Reserves and settlement
Understand how 0Pools exposes settlement-facing records while keeping reserve, treasury, and routing internals out of the integration contract.
0Pools is built on shared liquidity, but shared liquidity is not the same thing as a public reserve dashboard. Developers need enough settlement context to reconcile quotes, trades, balances, reports, and scan-visible activity. They do not need raw treasury balances, provider paths, reserve allocation, venue accounts, or rebalancing thresholds.
This page explains the 0Pools reserve and settlement boundary: which records are available to your integration, which details are outside the partner contract, and how to build finance-safe reconciliation without treating operational status as an attestation, redemption promise, or payout SLA.
What this page covers
- Which reserve and settlement concepts are exposed to partner integrations.
- Which records help reconcile asset activity.
- How settlement context relates to 0Gate, 0Pools, 0Base, 0Pools Scan, and operations records.
- Which reserve, treasury, provider, and route details stay outside the partner contract.
0Pools settlement boundary
The public contract is record-centric. A partner can store quote_id, trade_id, pool_id, side, amount strings, status, timestamps, request ids, and webhook event ids. 0Bit can improve the reserve, treasury, and route layer privately as long as those partner-visible records remain stable.

DATA EXCERPT:

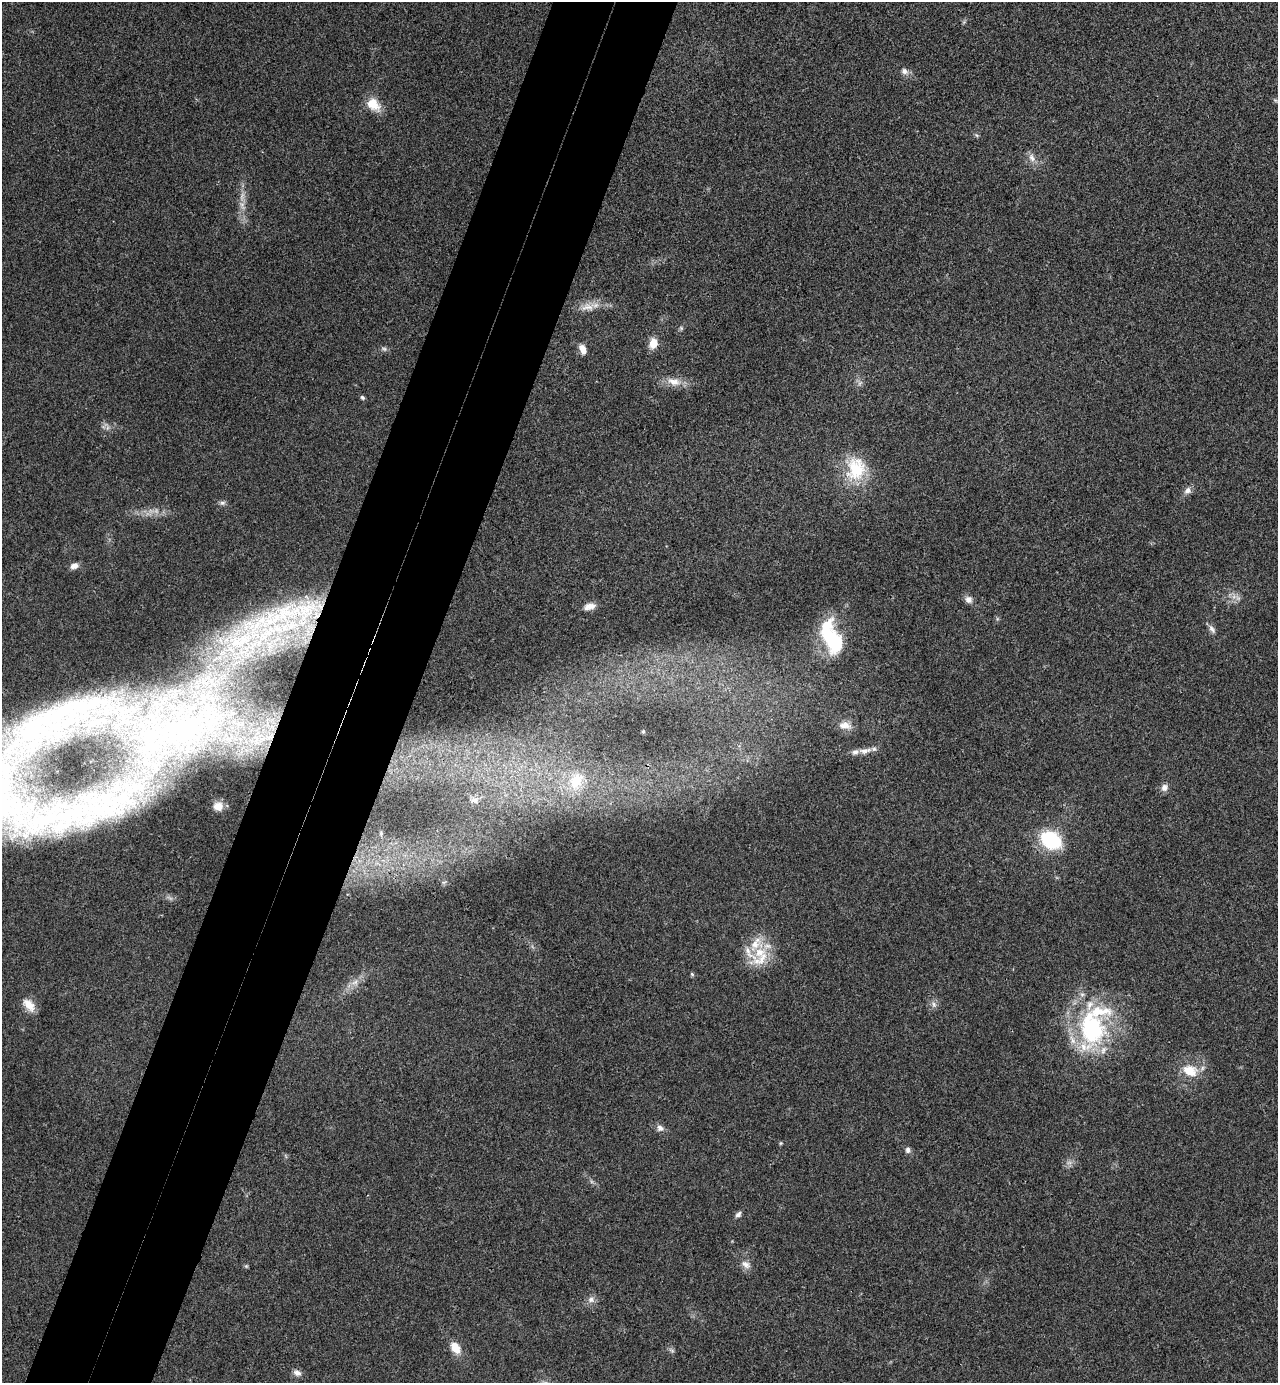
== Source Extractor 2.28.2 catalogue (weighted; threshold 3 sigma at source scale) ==
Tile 7 of 4 x 4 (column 3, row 2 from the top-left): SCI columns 2742-4017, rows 2790-4170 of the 5616 x 5577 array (HDU 1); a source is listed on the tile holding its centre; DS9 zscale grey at full resolution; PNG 1280 x 1385 px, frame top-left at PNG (2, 2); no overlay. Shown black and unused: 10% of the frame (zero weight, under 3 of 4 exposures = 6% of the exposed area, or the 3 px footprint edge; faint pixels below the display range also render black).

TASKS:
A. Answer these questions from the reserves and settlement page, each on its own line and marked (i), (ii), (iii) to match:
(i) What do developers need settlement context to reconcile?
(ii) Which party can improve the reserve, treasury, and route layer privately?
(iii) What three things should finance-safe reconciliation not treat operational status as?
B. List every detail that the reserves and settlement page says developers do not need.
C. Rewrite the passage of the reserves and settlement page that begins at "0Pools is built" and ends after "to partner integrations.", swapping "shared liquidity" for "pooled liquidity".

WRITTEN RESPONSES:
A.
(i) Quotes, trades, balances, reports, and scan-visible activity.
(ii) 0Bit.
(iii) An attestation, a redemption promise, or a payout SLA.

B.
- Raw treasury balances
- Provider paths
- Reserve allocation
- Venue accounts
- Rebalancing thresholds

C.
0Pools is built on pooled liquidity, but pooled liquidity is not the same thing as a public reserve dashboard. Developers need enough settlement context to reconcile quotes, trades, balances, reports, and scan-visible activity. They do not need raw treasury balances, provider paths, reserve allocation, venue accounts, or rebalancing thresholds.
This page explains the 0Pools reserve and settlement boundary: which records are available to your integration, which details are outside the partner contract, and how to build finance-safe reconciliation without treating operational status as an attestation, redemption promise, or payout SLA.
What this page covers
- Which reserve and settlement concepts are exposed to partner integrations.